**Supplied passage**.
════════════════
Re: Unicode UCS-2 importer


Subject: Re: Unicode UCS-2 importer
From: Sam TH (sam@uchicago.edu)
Date: Tue May 15 2001 - 09:24:56 CDT


On Tue, May 15, 2001 at 11:23:17PM +1000, Andrew Dunbar wrote:
> Tomas Frydrych wrote:
> >
> > Hi Andrew,
> >
> > I have had a quick look at the importer and overall it looks good,
> > but I would be much happier if we could do without the goto
> > construct, something like
> >
> > if( error = _writeHeader(fp) == UT_OK)
> > {
> > error = _parseFile(fp);
> > }
> > fclose(fp);
> > return error;
>
> Actually my code is derived from the Text and UTF-8 importers so
> maybe all three need to be fixed?
>
> > Also, if the file does not contain a BOM marker, the exporter
> > assumes the file is little-endian. Should we not, assume the
> > opposite, since, if I am not mistaken, Unicode is bigendian by
> > definition.
════════════════
**Given information**.
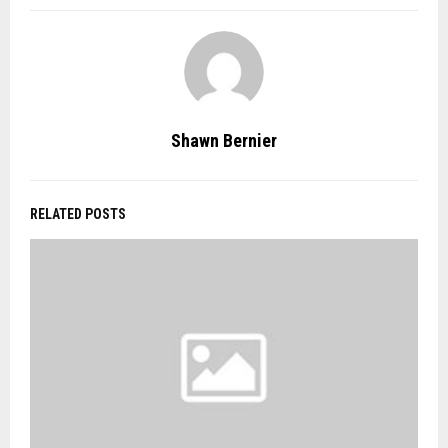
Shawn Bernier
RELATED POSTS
════════════════
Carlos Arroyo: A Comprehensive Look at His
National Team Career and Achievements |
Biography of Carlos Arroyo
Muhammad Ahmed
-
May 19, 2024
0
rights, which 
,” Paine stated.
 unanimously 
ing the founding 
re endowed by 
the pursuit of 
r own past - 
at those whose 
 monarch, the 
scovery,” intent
════════════════
**List of tasks**.
[A] Sum up the UCS-2 importer message in two sentences.
[B] Pick up the UCS-2 importer message after its last line and keep it going.

**Answers to the tasks**.
[A] In a reply posted by Sam TH, Andrew Dunbar quotes Tomas Frydrych, who liked the UCS-2 importer overall but wanted its goto construct replaced with a simple if block. Andrew answers that his code comes from the Text and UTF-8 importers, so all three may need fixing, and Tomas also asks whether a file without a BOM marker should be treated as big-endian rather than little-endian, since he believes Unicode is big-endian by definition.

[B]
>
> Well I'm not sure what the long term solution would be but
> nobody has replied to my Unicode text import post yet.
> The immediate goal is to be able to import Windows Notepad and
> MS Word Unicode files and they use UCS-2 little-endian.
>
> A better solution would either require a parameter to specify
> endianness or two separate importers and exporters. One for
> UCS-2 big-endian and one for UCS-2 little endian. Ugly.
>
> I'm actually beginning to think we should just have one Text
> importer and one Text exporter and since they use iconv
> already we should just treat ISO, UTF-8, UCS-2 little and
> big endian as an encoding parameter. That'll cut down on
> code duplication too. Any ideas?

This is an excellent idea, the fewer importers we have, the better.
(Actually, my goal would be to have no choices in the open dialog, and
have AbiWord just do the right thing automatically). However,
according to unicode.org, there are both UTF-16 big endian and little
endian encodings, both of which are valid, and which don't have to
have a BOM. That's in addition to documents w/ a BOM.

Is there still a way we can do everything automatically?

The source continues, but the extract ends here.